§ EXERCISE OBJECTIVE
For the data below, give again exactly the lines from the one containing "Criminal Justice and" through the one containing "The Common Assessment Framework (CAF) – guide for managers", both ends included, and no others.

****

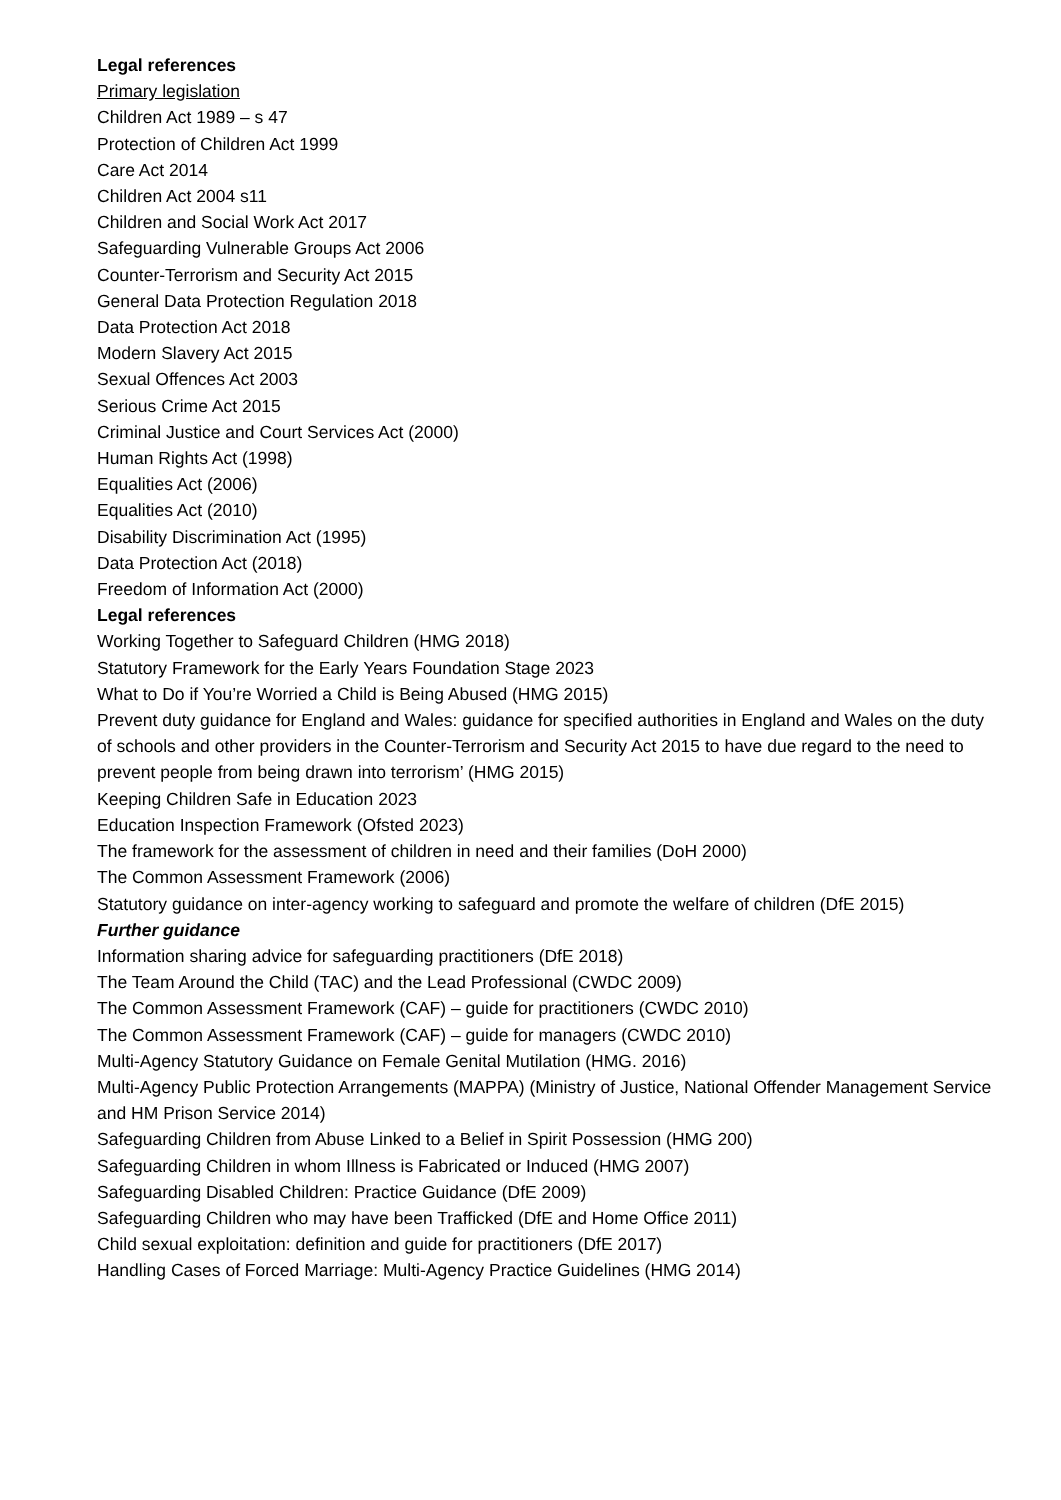Legal references
Primary legislation
Children Act 1989 – s 47
Protection of Children Act 1999
Care Act 2014
Children Act 2004 s11
Children and Social Work Act 2017
Safeguarding Vulnerable Groups Act 2006
Counter-Terrorism and Security Act 2015
General Data Protection Regulation 2018
Data Protection Act 2018
Modern Slavery Act 2015
Sexual Offences Act 2003
Serious Crime Act 2015
Criminal Justice and Court Services Act (2000)
Human Rights Act (1998)
Equalities Act (2006)
Equalities Act (2010)
Disability Discrimination Act (1995)
Data Protection Act (2018)
Freedom of Information Act (2000)
Legal references
Working Together to Safeguard Children (HMG 2018)
Statutory Framework for the Early Years Foundation Stage 2023
What to Do if You’re Worried a Child is Being Abused (HMG 2015)
Prevent duty guidance for England and Wales: guidance for specified authorities in England and Wales on the duty of schools and other providers in the Counter-Terrorism and Security Act 2015 to have due regard to the need to prevent people from being drawn into terrorism’ (HMG 2015)
Keeping Children Safe in Education 2023
Education Inspection Framework (Ofsted 2023)
The framework for the assessment of children in need and their families (DoH 2000)
The Common Assessment Framework (2006)
Statutory guidance on inter-agency working to safeguard and promote the welfare of children (DfE 2015)
Further guidance
Information sharing advice for safeguarding practitioners (DfE 2018)
The Team Around the Child (TAC) and the Lead Professional (CWDC 2009)
The Common Assessment Framework (CAF) – guide for practitioners (CWDC 2010)
The Common Assessment Framework (CAF) – guide for managers (CWDC 2010)
Multi-Agency Statutory Guidance on Female Genital Mutilation (HMG. 2016)
Multi-Agency Public Protection Arrangements (MAPPA) (Ministry of Justice, National Offender Management Service and HM Prison Service 2014)
Safeguarding Children from Abuse Linked to a Belief in Spirit Possession (HMG 200)
Safeguarding Children in whom Illness is Fabricated or Induced (HMG 2007)
Safeguarding Disabled Children: Practice Guidance (DfE 2009)
Safeguarding Children who may have been Trafficked (DfE and Home Office 2011)
Child sexual exploitation: definition and guide for practitioners (DfE 2017)
Handling Cases of Forced Marriage: Multi-Agency Practice Guidelines (HMG 2014)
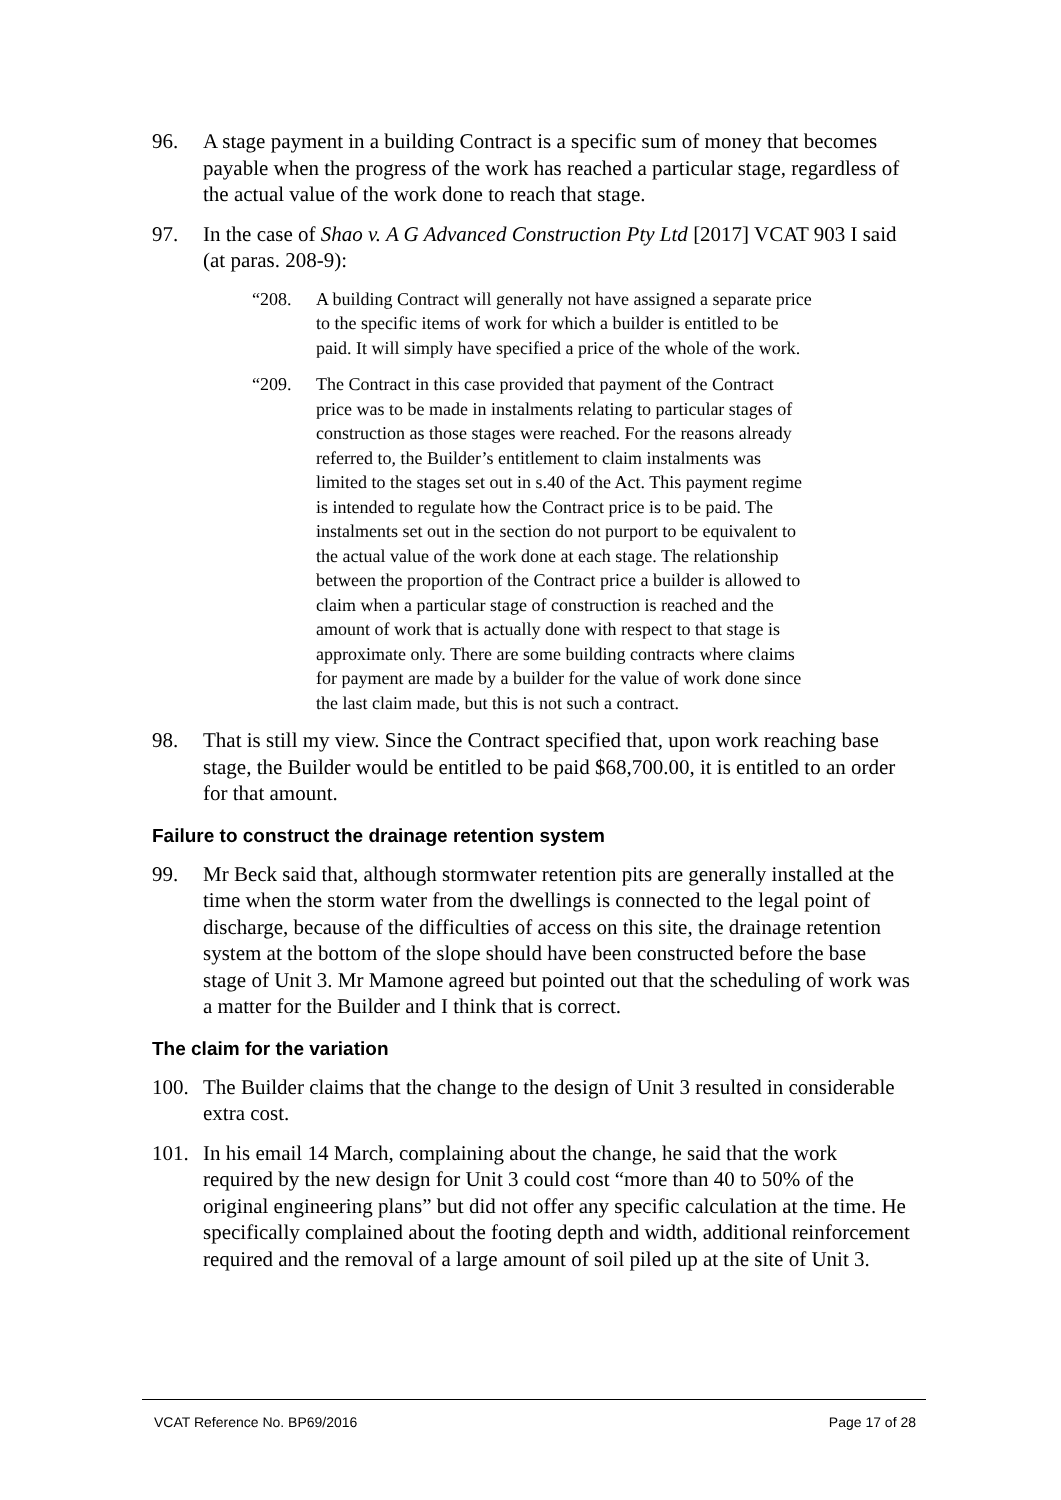96. A stage payment in a building Contract is a specific sum of money that becomes payable when the progress of the work has reached a particular stage, regardless of the actual value of the work done to reach that stage.
97. In the case of Shao v. A G Advanced Construction Pty Ltd [2017] VCAT 903 I said (at paras. 208-9):
“208. A building Contract will generally not have assigned a separate price to the specific items of work for which a builder is entitled to be paid. It will simply have specified a price of the whole of the work.
“209. The Contract in this case provided that payment of the Contract price was to be made in instalments relating to particular stages of construction as those stages were reached. For the reasons already referred to, the Builder’s entitlement to claim instalments was limited to the stages set out in s.40 of the Act. This payment regime is intended to regulate how the Contract price is to be paid. The instalments set out in the section do not purport to be equivalent to the actual value of the work done at each stage. The relationship between the proportion of the Contract price a builder is allowed to claim when a particular stage of construction is reached and the amount of work that is actually done with respect to that stage is approximate only. There are some building contracts where claims for payment are made by a builder for the value of work done since the last claim made, but this is not such a contract.
98. That is still my view. Since the Contract specified that, upon work reaching base stage, the Builder would be entitled to be paid $68,700.00, it is entitled to an order for that amount.
Failure to construct the drainage retention system
99. Mr Beck said that, although stormwater retention pits are generally installed at the time when the storm water from the dwellings is connected to the legal point of discharge, because of the difficulties of access on this site, the drainage retention system at the bottom of the slope should have been constructed before the base stage of Unit 3. Mr Mamone agreed but pointed out that the scheduling of work was a matter for the Builder and I think that is correct.
The claim for the variation
100. The Builder claims that the change to the design of Unit 3 resulted in considerable extra cost.
101. In his email 14 March, complaining about the change, he said that the work required by the new design for Unit 3 could cost “more than 40 to 50% of the original engineering plans” but did not offer any specific calculation at the time. He specifically complained about the footing depth and width, additional reinforcement required and the removal of a large amount of soil piled up at the site of Unit 3.
VCAT Reference No. BP69/2016 Page 17 of 28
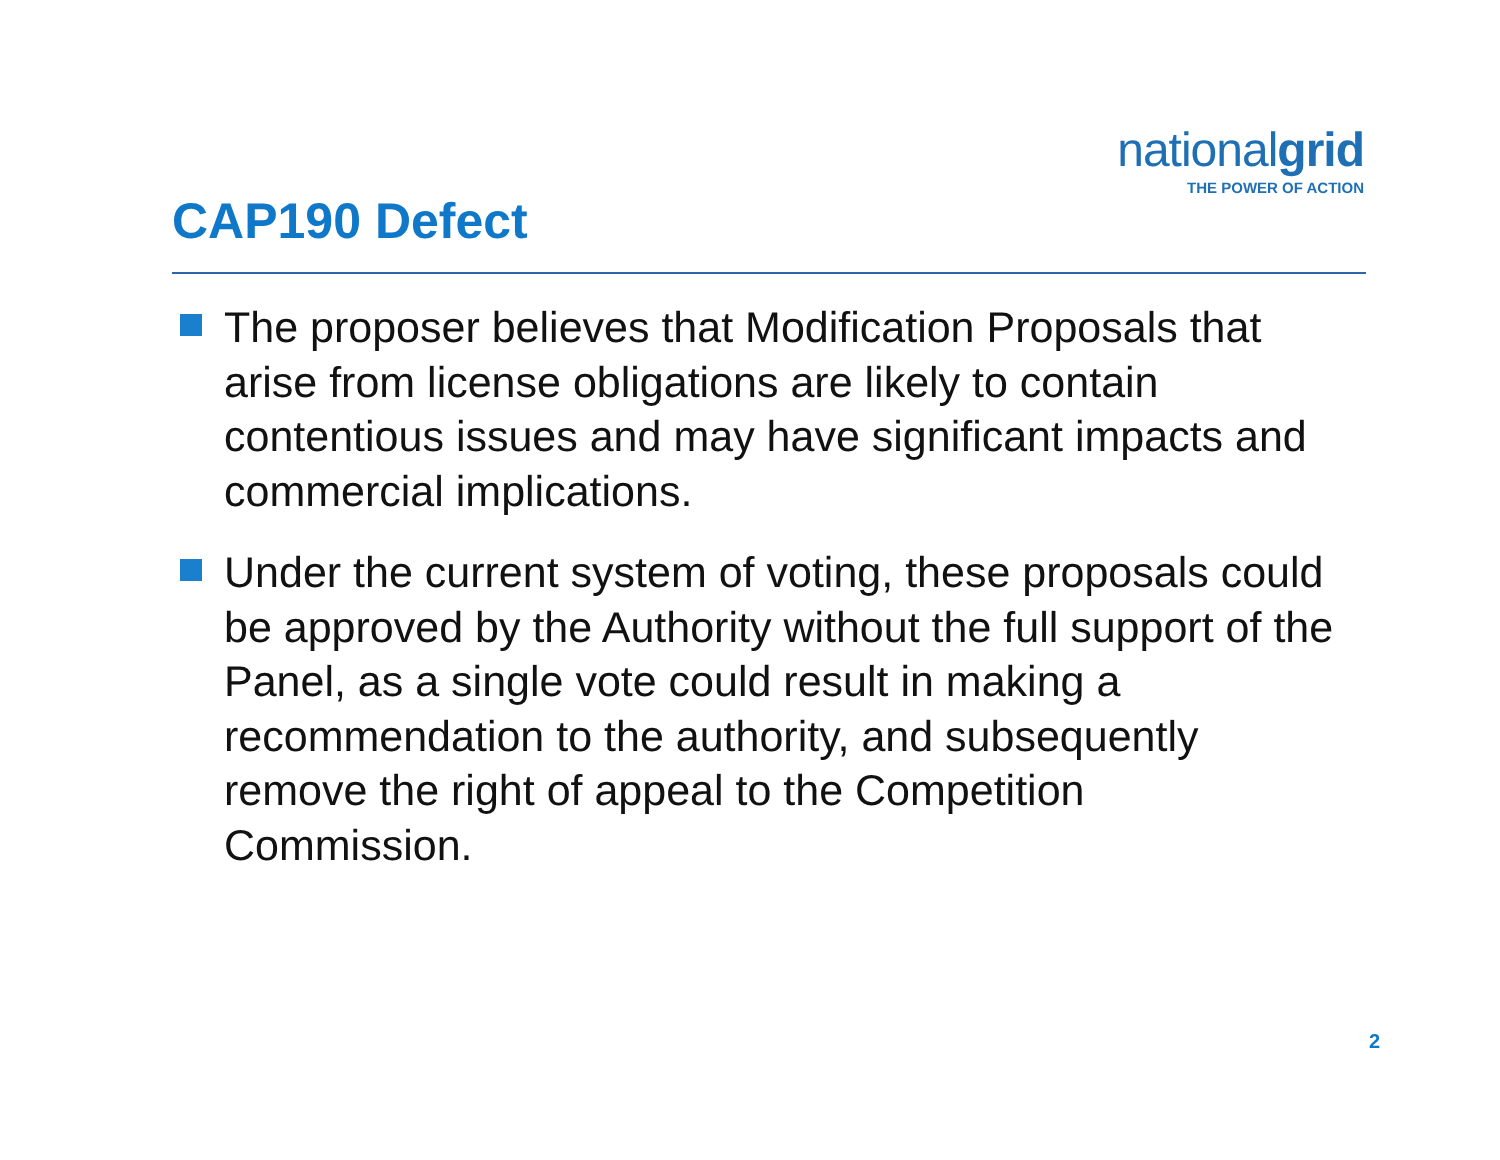nationalgrid
THE POWER OF ACTION
CAP190 Defect
The proposer believes that Modification Proposals that arise from license obligations are likely to contain contentious issues and may have significant impacts and commercial implications.
Under the current system of voting, these proposals could be approved by the Authority without the full support of the Panel, as a single vote could result in making a recommendation to the authority, and subsequently remove the right of appeal to the Competition Commission.
2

****

§ ANSWER FOR THE TASK
Criminal Justice and Court Services Act (2000)
Human Rights Act (1998)
Equalities Act (2006)
Equalities Act (2010)
Disability Discrimination Act (1995)
Data Protection Act (2018)
Freedom of Information Act (2000)
Legal references
Working Together to Safeguard Children (HMG 2018)
Statutory Framework for the Early Years Foundation Stage 2023
What to Do if You’re Worried a Child is Being Abused (HMG 2015)
Prevent duty guidance for England and Wales: guidance for specified authorities in England and Wales on the duty of schools and other providers in the Counter-Terrorism and Security Act 2015 to have due regard to the need to prevent people from being drawn into terrorism’ (HMG 2015)
Keeping Children Safe in Education 2023
Education Inspection Framework (Ofsted 2023)
The framework for the assessment of children in need and their families (DoH 2000)
The Common Assessment Framework (2006)
Statutory guidance on inter-agency working to safeguard and promote the welfare of children (DfE 2015)
Further guidance
Information sharing advice for safeguarding practitioners (DfE 2018)
The Team Around the Child (TAC) and the Lead Professional (CWDC 2009)
The Common Assessment Framework (CAF) – guide for practitioners (CWDC 2010)
The Common Assessment Framework (CAF) – guide for managers (CWDC 2010)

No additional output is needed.